Si la visibilité programmatique de long terme et l’exigence de haute qualité ont été des atouts maîtres pour maintenir mobilisés les industriels les plus pointus depuis la première génération de sous-marins à propulsion nucléaire, l’effet de série de la sous-marinade est trop modeste pour permettre seul l’entretien de la base arrière industrielle constituée au fil des années. Ces 150 entreprises « de la deuxième ligne », presque toutes françaises, qui assurent le maintien de la posture nationale, ont besoin de l’activité civile pour garder l’équilibre. 

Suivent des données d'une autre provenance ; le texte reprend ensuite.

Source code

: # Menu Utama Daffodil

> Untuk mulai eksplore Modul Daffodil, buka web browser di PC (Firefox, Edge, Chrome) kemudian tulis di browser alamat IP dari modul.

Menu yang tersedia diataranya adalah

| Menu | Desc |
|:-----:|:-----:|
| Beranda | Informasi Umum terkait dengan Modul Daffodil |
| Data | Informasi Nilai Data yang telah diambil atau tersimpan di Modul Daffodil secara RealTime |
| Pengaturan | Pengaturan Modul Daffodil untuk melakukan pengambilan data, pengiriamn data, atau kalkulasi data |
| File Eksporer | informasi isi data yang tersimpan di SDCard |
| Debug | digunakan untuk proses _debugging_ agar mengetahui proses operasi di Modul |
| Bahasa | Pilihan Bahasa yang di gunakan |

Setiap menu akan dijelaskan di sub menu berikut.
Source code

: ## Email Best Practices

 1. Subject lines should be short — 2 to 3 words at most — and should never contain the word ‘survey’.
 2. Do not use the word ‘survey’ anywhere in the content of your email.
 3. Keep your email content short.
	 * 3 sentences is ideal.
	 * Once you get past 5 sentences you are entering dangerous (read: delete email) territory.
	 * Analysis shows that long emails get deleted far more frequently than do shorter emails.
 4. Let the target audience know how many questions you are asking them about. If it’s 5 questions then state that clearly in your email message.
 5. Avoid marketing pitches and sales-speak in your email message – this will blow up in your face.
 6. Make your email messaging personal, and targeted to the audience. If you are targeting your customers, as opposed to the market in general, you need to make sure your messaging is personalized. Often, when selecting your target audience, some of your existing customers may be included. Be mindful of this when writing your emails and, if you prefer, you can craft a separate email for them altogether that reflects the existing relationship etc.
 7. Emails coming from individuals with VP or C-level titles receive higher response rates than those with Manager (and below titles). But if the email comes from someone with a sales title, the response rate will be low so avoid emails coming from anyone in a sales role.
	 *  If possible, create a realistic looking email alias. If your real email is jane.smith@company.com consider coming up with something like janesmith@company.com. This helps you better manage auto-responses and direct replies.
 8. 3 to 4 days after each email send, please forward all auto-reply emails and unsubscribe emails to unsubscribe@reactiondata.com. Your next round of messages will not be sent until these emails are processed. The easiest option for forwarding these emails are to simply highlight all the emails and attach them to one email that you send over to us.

Ainsi, la filière est à la hauteur de sa tâche mais elle est fragile et plutôt déclinante, en phase avec la désindustrialisation en marche dans le pays depuis plus de 30 ans. Ces dernières années les cessations d’activités ont été nombreuses et les changements d’actionnariat incessants dans ces entreprises qui sont presque toutes des PME. La garantie pour que TechnicAtome et les autres partenaires de l’aventure nucléaire embarquée continuent à dominer les défis techniques qui se présentent, tient dès lors en deux points principaux : 

1. Le maintien de la confiance et de l’exigence placées en eux par la puissance publique depuis les années 1960, traduit par des programmes réguliers et ambitieux. 

2. La bonne santé des grandes filières industrielles qui font vivre le tissu sur lequel repose l’édifice, au premier rang desquelles la filière nucléaire civile. 

 
Loïc Rocard, Président Directeur Général de TechnicAtome
 
Ancien élève de l’Ecole polytechnique, ingénieur en chef des ponts, Loïc Rocard a commencé sa carrière en 1997 au sein d’Aéroports de Paris. Il a rejoint en 2007 le groupe Vinci et occupé notamment le poste de Directeur général de Cofiroute. De 2014 à 2017, il était conseiller au cabinet du premier ministre, chef du pôle transports, environnement, énergie, logement-urbanisme. Il est PDG de TechnicAtome depuis mai 2017.